(EXTRACT PROVIDED begins)

He says aged care is not about telling people how to live their lives, it’s about supporting people to live to the best of their abilities. Nearly every facility has people from a variety of faith groups.

“Chaplaincy services were specifically Christian in those contexts,” says Ben. “There was no discrimination against people requesting and facilitating being cared for by the faith community. Providers often make a point of providing spiritual care from a Christian perspective over and above what is required from federal and state legislation.”

If we think about religion not simply as a faith space, but as a worldview, that is perhaps more inclusive. There are staff in the aged care sector who proudly wear a rainbow badge or other symbols of different world views and faiths to Christianity.

“But anybody who is being unhelpful and aggressive in how they share those things with others is going to get pulled up,” says Ben. “Generally those conversations would only be raised if someone asked questions, as opposed to a person saying you should or shouldn’t vote in a particular way.”

(EXTRACT PROVIDED ends)
(EXTRACTED MATERIAL begins)

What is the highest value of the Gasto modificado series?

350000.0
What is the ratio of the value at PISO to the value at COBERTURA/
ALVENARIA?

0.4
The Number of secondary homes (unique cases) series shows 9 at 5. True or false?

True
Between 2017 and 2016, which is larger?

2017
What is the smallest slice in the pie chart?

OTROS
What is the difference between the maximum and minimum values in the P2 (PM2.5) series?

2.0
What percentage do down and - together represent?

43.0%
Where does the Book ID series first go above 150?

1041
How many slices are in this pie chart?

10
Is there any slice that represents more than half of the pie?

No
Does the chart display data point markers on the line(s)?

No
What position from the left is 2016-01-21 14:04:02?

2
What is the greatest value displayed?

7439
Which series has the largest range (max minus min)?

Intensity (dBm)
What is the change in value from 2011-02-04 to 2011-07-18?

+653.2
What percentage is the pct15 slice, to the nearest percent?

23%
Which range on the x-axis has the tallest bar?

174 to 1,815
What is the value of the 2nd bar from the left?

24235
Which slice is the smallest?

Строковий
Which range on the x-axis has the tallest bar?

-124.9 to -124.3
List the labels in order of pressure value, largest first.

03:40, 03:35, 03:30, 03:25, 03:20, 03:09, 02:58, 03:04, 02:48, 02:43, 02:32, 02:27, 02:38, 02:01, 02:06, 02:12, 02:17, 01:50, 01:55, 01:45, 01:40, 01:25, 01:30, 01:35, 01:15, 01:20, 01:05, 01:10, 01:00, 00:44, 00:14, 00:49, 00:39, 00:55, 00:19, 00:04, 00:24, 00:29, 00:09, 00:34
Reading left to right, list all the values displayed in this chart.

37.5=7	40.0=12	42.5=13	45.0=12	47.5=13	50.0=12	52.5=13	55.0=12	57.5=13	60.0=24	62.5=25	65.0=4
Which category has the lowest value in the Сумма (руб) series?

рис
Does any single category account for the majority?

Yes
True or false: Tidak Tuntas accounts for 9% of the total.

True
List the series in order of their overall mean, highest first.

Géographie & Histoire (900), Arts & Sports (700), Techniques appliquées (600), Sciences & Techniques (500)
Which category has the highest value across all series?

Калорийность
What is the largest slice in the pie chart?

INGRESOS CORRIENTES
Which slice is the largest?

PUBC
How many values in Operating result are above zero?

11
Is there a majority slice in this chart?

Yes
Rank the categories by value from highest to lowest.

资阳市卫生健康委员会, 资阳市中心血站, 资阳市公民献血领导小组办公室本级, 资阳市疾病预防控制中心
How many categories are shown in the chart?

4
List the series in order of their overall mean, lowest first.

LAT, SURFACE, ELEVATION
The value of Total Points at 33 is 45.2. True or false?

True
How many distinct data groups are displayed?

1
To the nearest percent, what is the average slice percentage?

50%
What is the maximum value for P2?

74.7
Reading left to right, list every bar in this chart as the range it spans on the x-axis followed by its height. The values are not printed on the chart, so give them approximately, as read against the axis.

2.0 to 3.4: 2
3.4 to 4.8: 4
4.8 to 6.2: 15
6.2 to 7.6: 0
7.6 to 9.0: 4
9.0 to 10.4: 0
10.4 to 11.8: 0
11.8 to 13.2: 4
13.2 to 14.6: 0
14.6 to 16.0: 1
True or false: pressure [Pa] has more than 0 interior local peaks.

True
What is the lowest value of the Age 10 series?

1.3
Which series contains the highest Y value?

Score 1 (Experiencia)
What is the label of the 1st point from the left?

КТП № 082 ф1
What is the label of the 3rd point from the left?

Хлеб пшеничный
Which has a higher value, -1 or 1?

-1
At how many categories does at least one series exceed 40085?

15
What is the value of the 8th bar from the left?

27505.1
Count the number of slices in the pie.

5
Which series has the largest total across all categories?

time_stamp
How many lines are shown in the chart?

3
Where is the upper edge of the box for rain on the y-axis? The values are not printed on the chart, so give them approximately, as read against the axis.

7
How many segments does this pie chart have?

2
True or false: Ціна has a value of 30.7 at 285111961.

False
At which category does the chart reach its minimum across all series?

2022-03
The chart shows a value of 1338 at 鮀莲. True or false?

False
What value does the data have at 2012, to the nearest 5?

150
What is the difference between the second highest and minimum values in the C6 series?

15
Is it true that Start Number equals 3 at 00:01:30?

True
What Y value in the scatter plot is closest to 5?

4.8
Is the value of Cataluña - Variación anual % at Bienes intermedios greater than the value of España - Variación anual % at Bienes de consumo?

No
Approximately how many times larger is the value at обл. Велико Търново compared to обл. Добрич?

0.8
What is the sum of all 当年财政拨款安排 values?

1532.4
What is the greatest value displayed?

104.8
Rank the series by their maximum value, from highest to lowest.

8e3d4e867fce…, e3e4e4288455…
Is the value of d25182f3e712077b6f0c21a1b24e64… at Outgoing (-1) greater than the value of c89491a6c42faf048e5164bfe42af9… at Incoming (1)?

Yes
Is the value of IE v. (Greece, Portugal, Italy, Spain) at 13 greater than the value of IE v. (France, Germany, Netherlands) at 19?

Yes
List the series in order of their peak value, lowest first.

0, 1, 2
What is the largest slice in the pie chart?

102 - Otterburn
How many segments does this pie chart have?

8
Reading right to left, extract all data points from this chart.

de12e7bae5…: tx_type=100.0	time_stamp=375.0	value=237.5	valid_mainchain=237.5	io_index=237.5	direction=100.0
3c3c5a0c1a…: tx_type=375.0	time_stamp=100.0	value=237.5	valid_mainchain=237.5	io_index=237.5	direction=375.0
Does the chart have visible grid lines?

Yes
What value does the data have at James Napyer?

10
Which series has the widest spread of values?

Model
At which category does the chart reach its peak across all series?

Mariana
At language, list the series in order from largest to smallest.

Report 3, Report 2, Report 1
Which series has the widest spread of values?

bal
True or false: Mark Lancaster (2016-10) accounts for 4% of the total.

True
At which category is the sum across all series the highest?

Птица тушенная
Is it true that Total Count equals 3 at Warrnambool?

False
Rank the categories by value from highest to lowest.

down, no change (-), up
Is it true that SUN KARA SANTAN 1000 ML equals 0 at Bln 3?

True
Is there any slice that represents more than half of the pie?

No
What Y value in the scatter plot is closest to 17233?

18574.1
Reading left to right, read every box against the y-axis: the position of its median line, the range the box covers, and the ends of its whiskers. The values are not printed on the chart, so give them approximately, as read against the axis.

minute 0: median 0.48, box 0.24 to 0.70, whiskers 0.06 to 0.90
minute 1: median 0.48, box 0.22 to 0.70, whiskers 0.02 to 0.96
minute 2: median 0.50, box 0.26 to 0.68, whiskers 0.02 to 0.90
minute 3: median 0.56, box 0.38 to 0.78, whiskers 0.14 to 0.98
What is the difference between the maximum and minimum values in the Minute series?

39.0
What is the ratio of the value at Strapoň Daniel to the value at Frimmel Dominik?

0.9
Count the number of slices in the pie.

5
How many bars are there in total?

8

(EXTRACTED MATERIAL ends)

REQUEST 1: What do some staff in the sector proudly wear, according to the aged care passage?
REQUEST 2: Please return the stretch of the aged care passage from "He says aged" through "faiths to Christianity.".
REQUEST 3: Carry the aged care passage further, beginning after its last sentence.
This data was drawn from a separate source.

RESPONSE BOX 1: A rainbow badge or other symbols of different world views and faiths to Christianity.

RESPONSE BOX 2:
He says aged care is not about telling people how to live their lives, it’s about supporting people to live to the best of their abilities. Nearly every facility has people from a variety of faith groups.

“Chaplaincy services were specifically Christian in those contexts,” says Ben. “There was no discrimination against people requesting and facilitating being cared for by the faith community. Providers often make a point of providing spiritual care from a Christian perspective over and above what is required from federal and state legislation.”

If we think about religion not simply as a faith space, but as a worldview, that is perhaps more inclusive. There are staff in the aged care sector who proudly wear a rainbow badge or other symbols of different world views and faiths to Christianity.

RESPONSE BOX 3:
In terms of residents receiving care, Ben says there is no issue. The bigger question for aged care is that Christian providers might not be allowed to act in a way that aligns with their vision. That becomes really problematic.

“Christians have been motivated to care for the frail and the old since the time of the early church,” Ben says. “That is very much driven by a faith perspective. What we need in aged care is not more legislation, but more funding.”

Ben believes that silencing any providers, whether it’s the ANZ Bank or Christian Aged Care, is hugely significant. Its faith based organisations who have invested over decades in providing this care. He doesn’t want to see anybody having to worry about legislation that doesn’t actually improve care.

“Right across the industry, we desperately need more funding,” says Ben. “We want to provide better care for our older people at home and in a residential context as well. We care because Jesus cared and because Jesus loved.”

“To remove Christian providers’ ability to do the core business of loving people would make it very challenging to fulfil our mission.”